I'm more than happy to expand on my situation if there is interest in this topic of conversation.

  • Join the club.

    I find it difficult to deal with people being here 'in ten minutes' then not arrive until an hour later.

  • This is critical in my line of work (I work in IT) and ambiguity usually equals delays, excessive cost and poor quality.

    I used this to my advantage and developed a nice career in project management and IT service design, transition and delivery where being specific was demanded.

    In day to day life I used the skills from this to ask when something is vague although I have learned to let some things socially remain vague so they have a more organic nature.

  • Your title sums up my feelings perfectly, (if you simply remove the question mark) in terms of my need for VERY clear and absolute instructions, if I am required to DO something.  These days, I will not embark on anything in my work life without first agreeing very clear and absolute instructions regarding the scope and remit of what I am expected to achieve.

    I have not always known this about myself.  Prior to my realisation and acceptance of my autism, I believed that I was perfectly capable at "filling in the gaps" for myself.  Big mistake.....HUGE !!  After a couple of very confusing FUBAR situations in my work life, it became increasingly evident that some of the unfathomable "logic" of an NT brain is simply beyond my own comprehension.

    "When you *** up, it makes a *** go ass shaped>?....."....no wait, that's not right?!

  • Yes and often I don't even know it is happening until reflecting back after the conversation.
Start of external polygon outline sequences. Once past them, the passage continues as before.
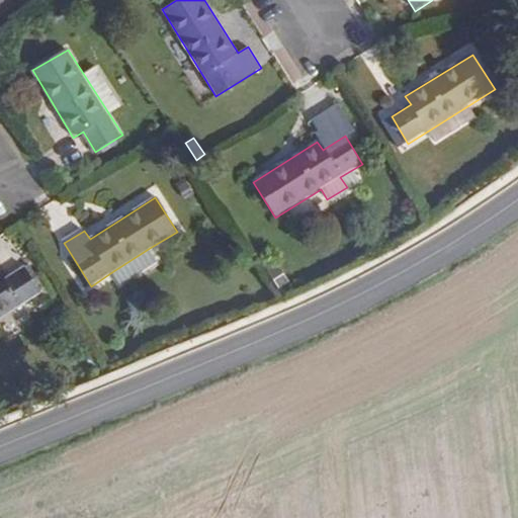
[(158,261),(150,248),(113,271),(121,284),(158,261)]
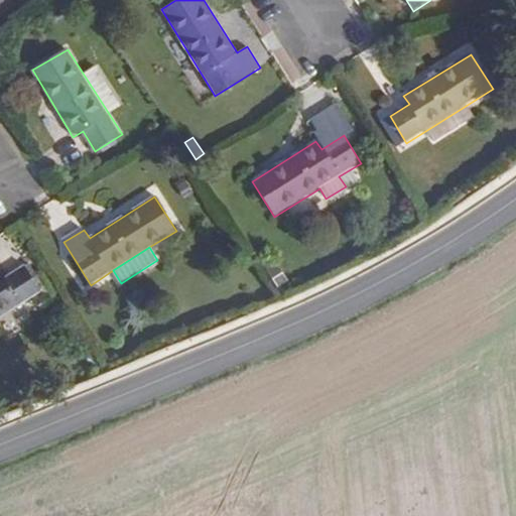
[(0,270),(0,317),(41,292),(25,266),(6,279),(0,270)]
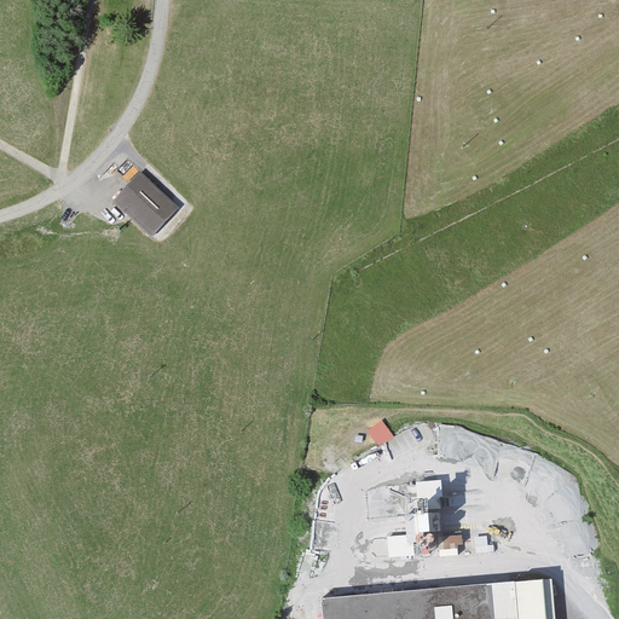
[(140,178),(117,202),(151,233),(174,209),(140,178)]
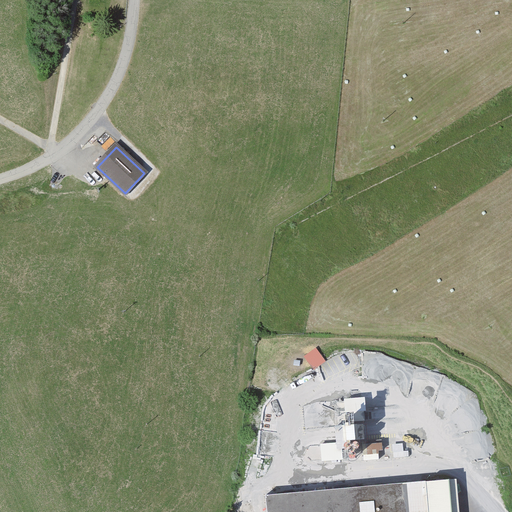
[(317,346),(304,355),(313,369),(326,360),(317,346)]
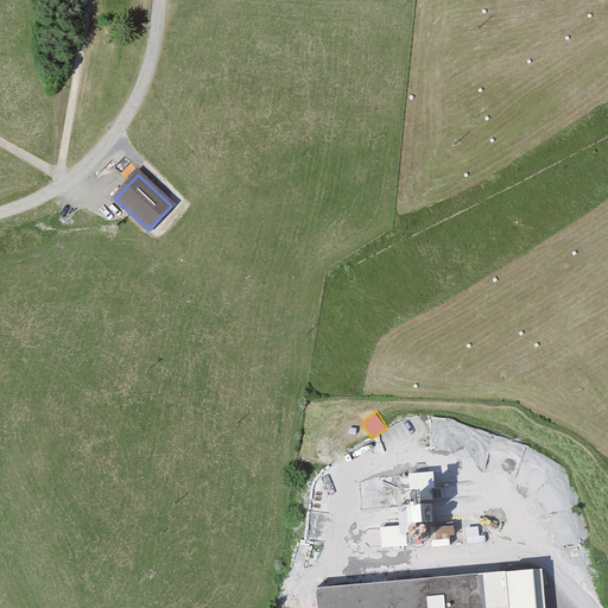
[(410,504),(412,526),(407,527),(409,536),(413,534),(415,545),(423,545),(422,534),(426,534),(426,525),(422,526),(420,504),(417,504),(416,498),(411,498),(410,489),(434,487),(432,474),(400,477),(403,505),(410,504)]
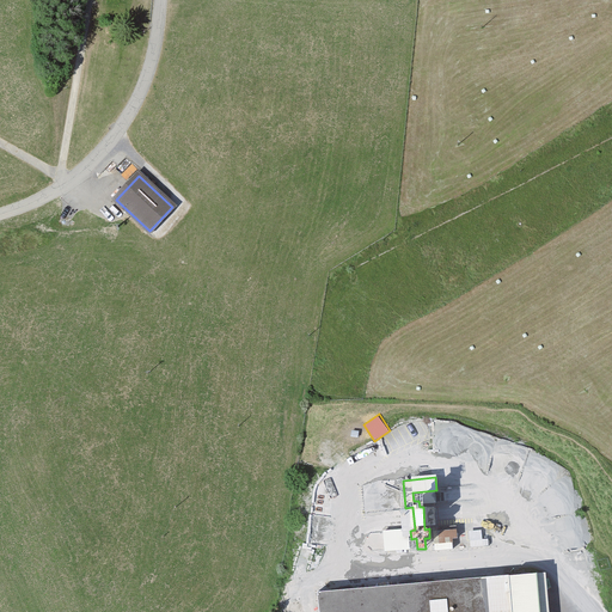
[(434,539),(457,538),(456,526),(433,527),(434,539)]
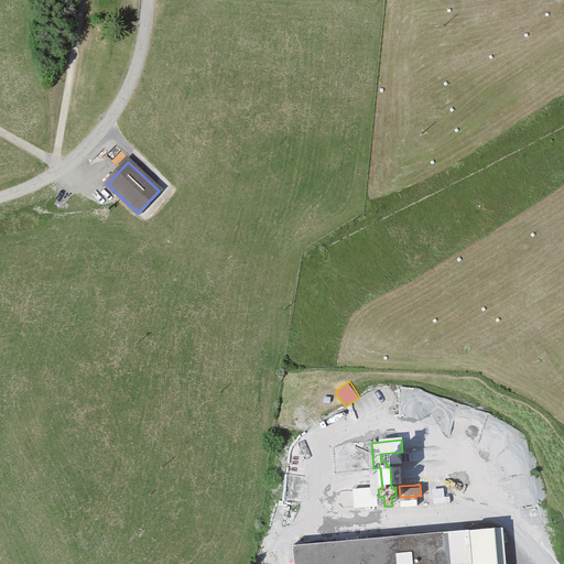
[(503,563),(501,529),(292,545),(293,563),(503,563)]
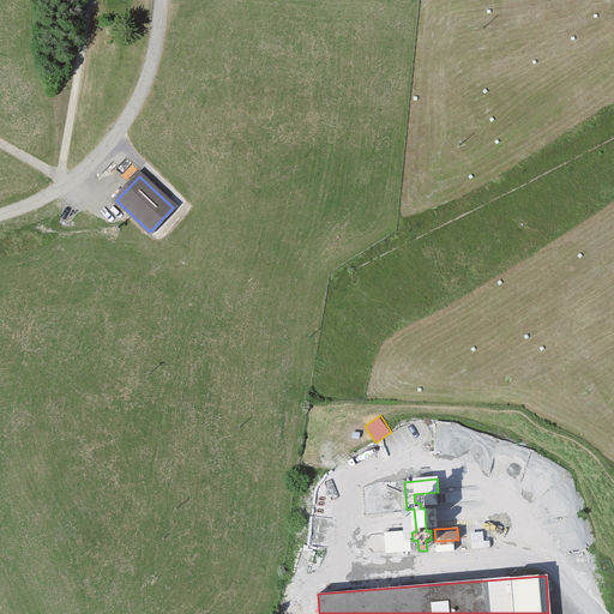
All buildings are outlined.
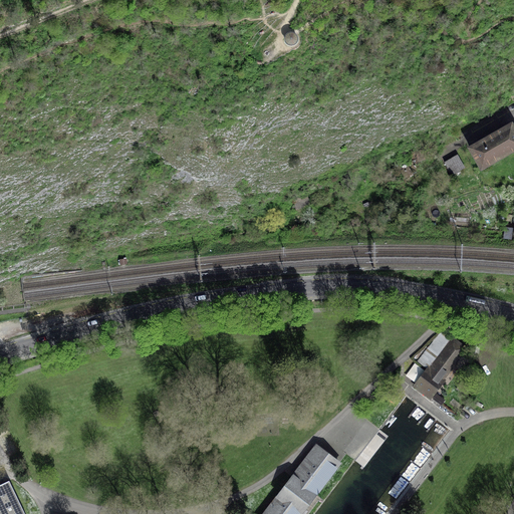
[(470,149),(481,168),(513,149),(513,130),(511,124),(470,149)]
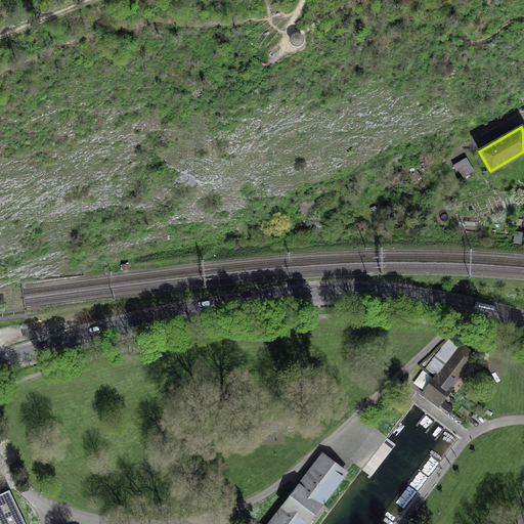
[(473,170),(467,159),(453,167),(460,178),(473,170)]
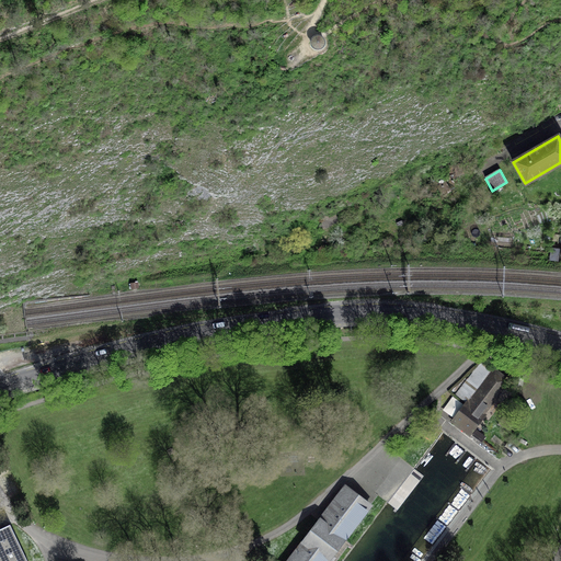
[(451,191),(442,174),(434,179),(443,196),(451,191)]
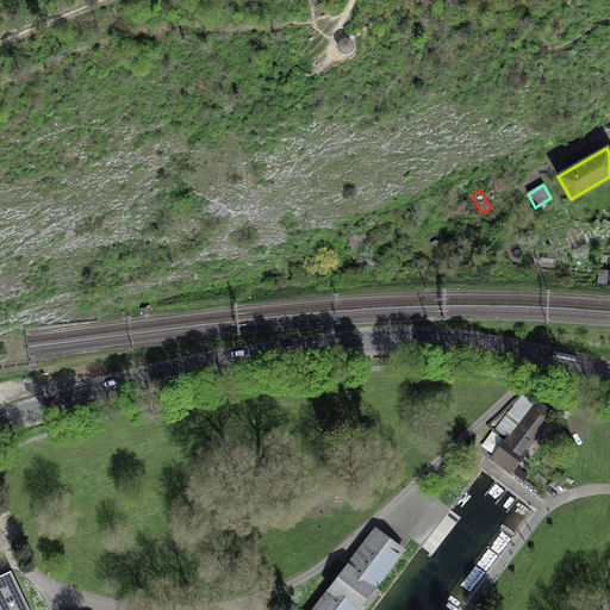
[(366,241),(361,228),(347,235),(348,240),(352,238),(354,246),(366,241)]
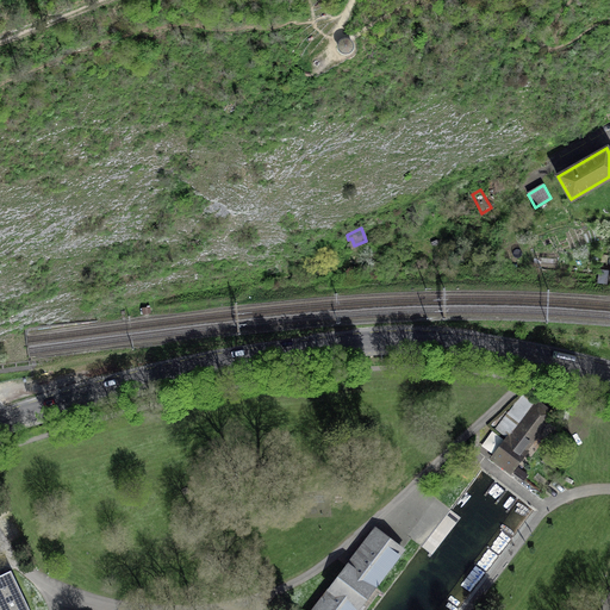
[(553,414),(537,403),(536,404),(523,393),(496,429),(509,440),(495,458),(510,470),(531,442),(553,414)]
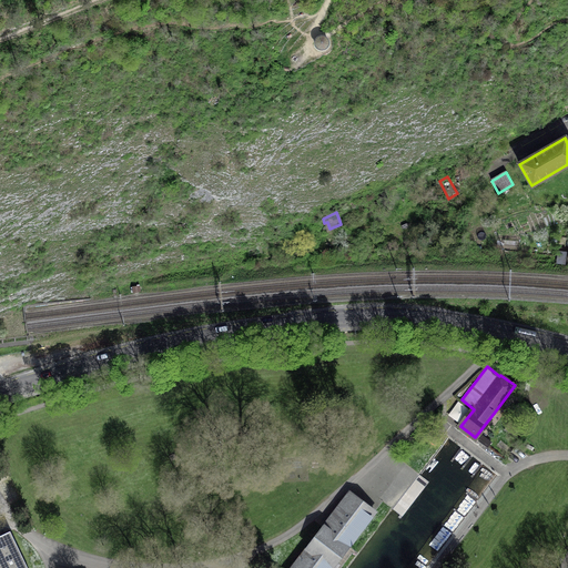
[(331,567),(374,511),(350,493),(291,567),(331,567)]
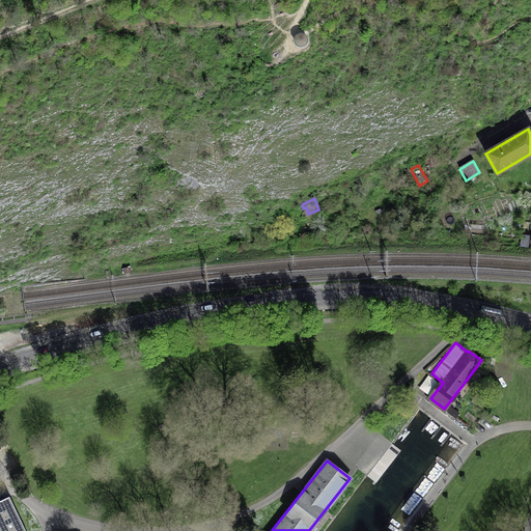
[(25,530),(9,497),(0,501),(0,530),(25,530)]
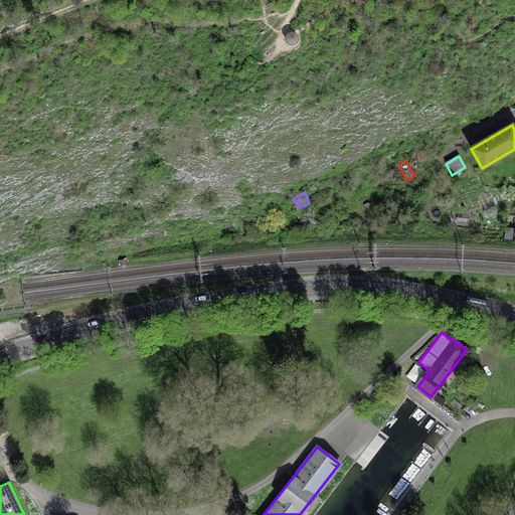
All buildings are outlined.
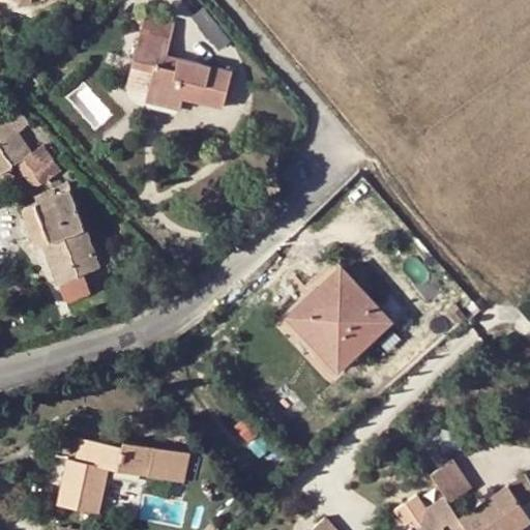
[(181,99),(222,110),(232,69),(177,57),(174,68),(163,65),(166,53),(174,23),(142,13),(127,67),(150,75),(145,93),(143,101),(179,111),(181,99)]
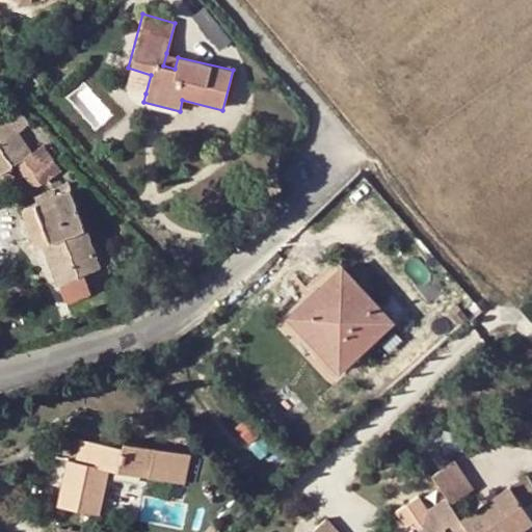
[(175,69),(178,57),(166,53),(163,65),(175,69)]
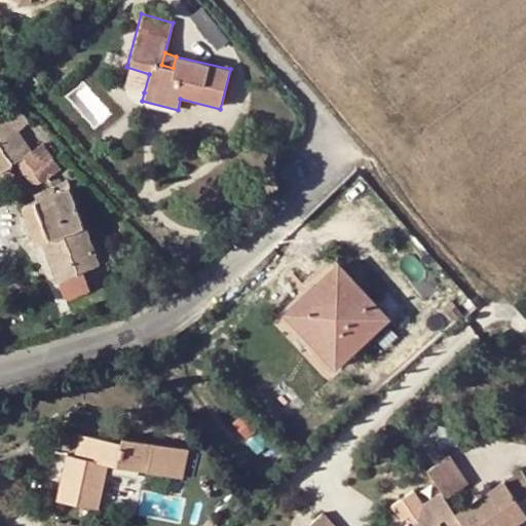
[(149,74),(126,67),(121,86),(144,92),(149,74)]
I think it's built in at a fundamental level with a lot of allistic people. It has caused me problems in the past when I have asked for help (more than once),  the other person thinks they've helped, so do I, but can't work out why I'm still struggling then it all gets in a mess. It happens with friends who make vague plans but I think we have made proper plans. I'm learning to meet myself half way these days but it takes ongoing practise. I'm fortunate to be surrounded by many people who are quite direct which makes life a bit easier. Or I ask for clarification. 

    "When you assume it makes an ass out of u and me!"